Well Tuesday actually went really well! First stop was to get her hearing aids, and although she didn’t like them messing with her ears, once they were in she calmed down. When they were turned on, she got very wide eyed and whipped her head around to look at people as they spoke. She became very focused on examining the world around her. She can hear without them, but I imagine this introduced a new, deeper element into her world! It was fun to watch her reactions! She did really well with leaving them in, too, which I was shocked about! She only pulled at them twice, but that seemed to be more curiosity than anything. She actually wore them most of the rest of the day. The last few days she’s been wearing them frequently and seems to be enjoying her noisy toys even more!
Next we headed to radiology for Evie’s swallow study with the speech pathologist. We were able to get her to swallow and she was able to protect her airway and not allow any food into her lungs. So great news. We chatted with the speech pathologist afterwards though and she felt like now was not the time to push feeding. She firmly believes this is anatomy thing (trach, choanal atresia) rather than her just needing to learn. In her words, “Evie is doing so many other things developmentally that if she’s NOT doing something, she probably has a very good reason.” That was very encouraging. We certainly don’t want to push Evie if she’s not ready or able, but I’m glad we discussed it with her to confirm that we weren’t missing an opportunity to be proactive.

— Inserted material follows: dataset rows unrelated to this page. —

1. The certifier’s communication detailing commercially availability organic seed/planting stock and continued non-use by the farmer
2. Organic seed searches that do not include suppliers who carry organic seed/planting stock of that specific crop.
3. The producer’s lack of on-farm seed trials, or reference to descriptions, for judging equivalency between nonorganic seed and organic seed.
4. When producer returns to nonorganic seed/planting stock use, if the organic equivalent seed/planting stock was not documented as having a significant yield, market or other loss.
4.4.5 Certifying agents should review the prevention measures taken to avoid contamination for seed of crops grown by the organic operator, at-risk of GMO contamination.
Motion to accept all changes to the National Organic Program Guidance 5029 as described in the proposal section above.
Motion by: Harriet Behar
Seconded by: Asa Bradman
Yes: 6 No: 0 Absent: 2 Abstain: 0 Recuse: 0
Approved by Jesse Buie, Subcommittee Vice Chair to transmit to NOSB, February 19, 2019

She also tried covering Evie’s trach as she exhaled, but Evie wasn’t able to get ANY air past her trach and up out her mouth. This means either the trach itself takes up too much of her airway so air can’t get around or the scarring in her trachea is so extensive that it has completely blocked her airway above the trach site. This is what we suspected so it puts the kibosh on the speaking valve for now.

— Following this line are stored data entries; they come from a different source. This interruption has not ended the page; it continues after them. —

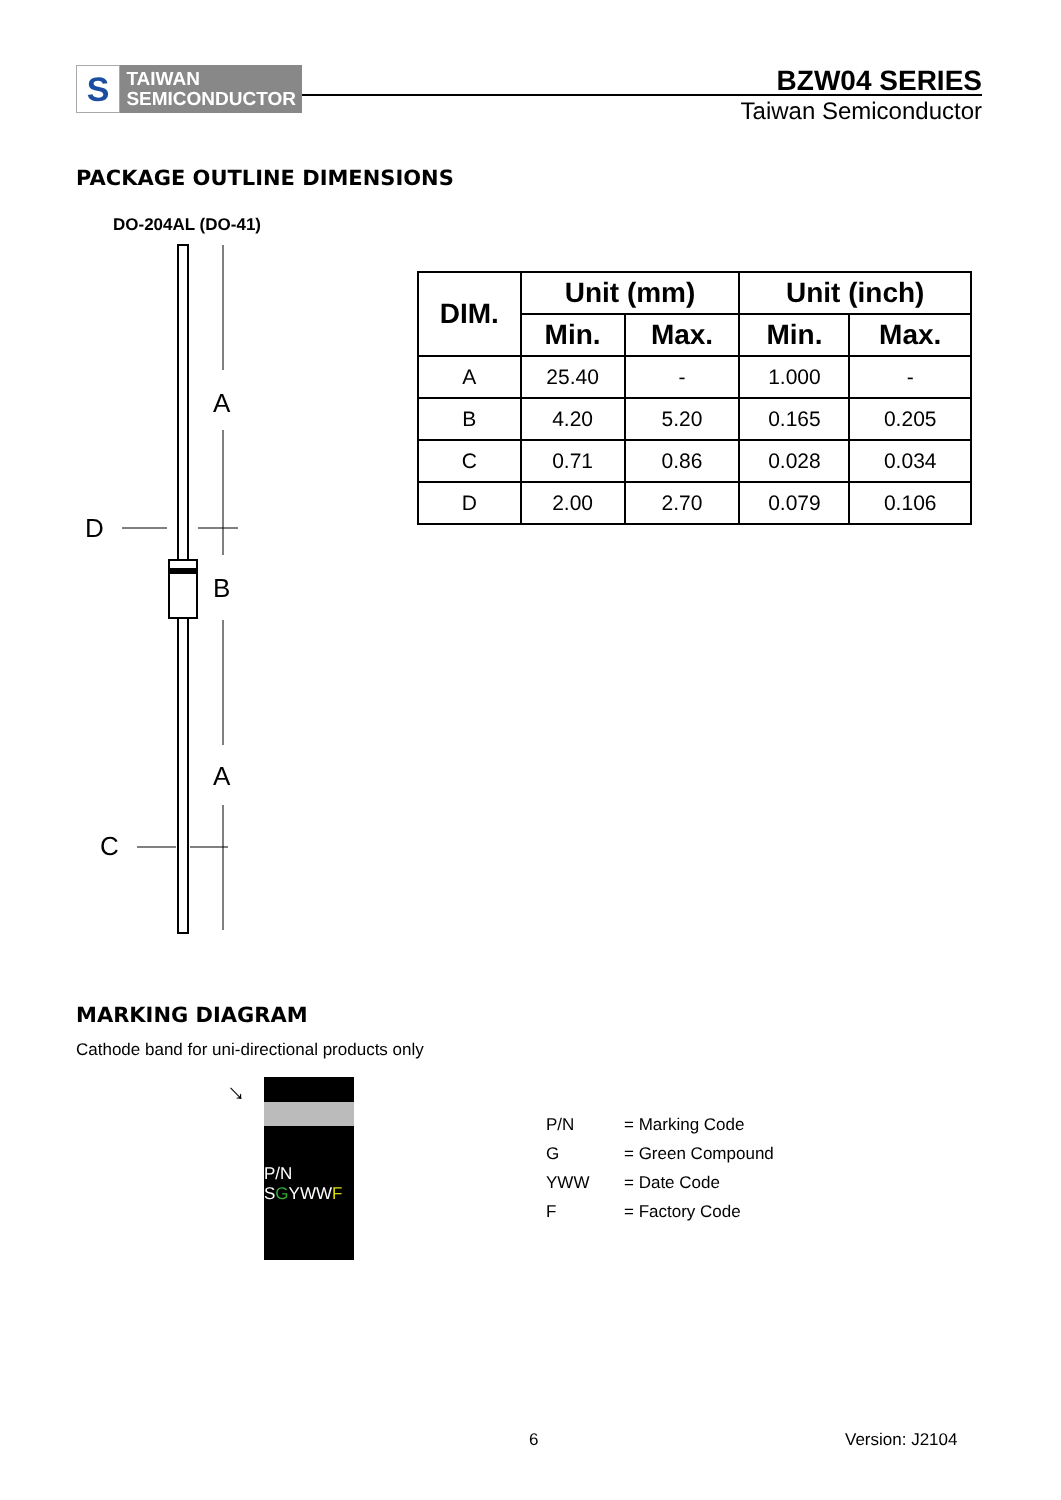S
TAIWAN
SEMICONDUCTOR
BZW04 SERIES
Taiwan Semiconductor
PACKAGE OUTLINE DIMENSIONS
DO-204AL (DO-41)
A
B
A
D
C
| DIM. | Unit (mm) | | Unit (inch) | |
| --- | --- | --- | --- | --- |
| | Min. | Max. | Min. | Max. |
| A | 25.40 | - | 1.000 | - |
| B | 4.20 | 5.20 | 0.165 | 0.205 |
| C | 0.71 | 0.86 | 0.028 | 0.034 |
| D | 2.00 | 2.70 | 0.079 | 0.106 |
MARKING DIAGRAM
Cathode band for uni-directional products only
→
P/N
SGYWWF
P/N = Marking Code
G = Green Compound
YWW = Date Code
F = Factory Code
6 Version: J2104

I know that sounds like a lot of bad news for the day, but we really don’t feel that way. We’re glad to know where she’s at so we can plan therapies accordingly. We’ll focus on sign language and when a speaking valve becomes an option or the trach is removed, her language development will already be present and we can work on actual speaking. And as for the eating, we’ve said before that we really are in no hurry. She’ll do it when she does it. In the grand scheme of things, it’s just not something for us or her to stress about!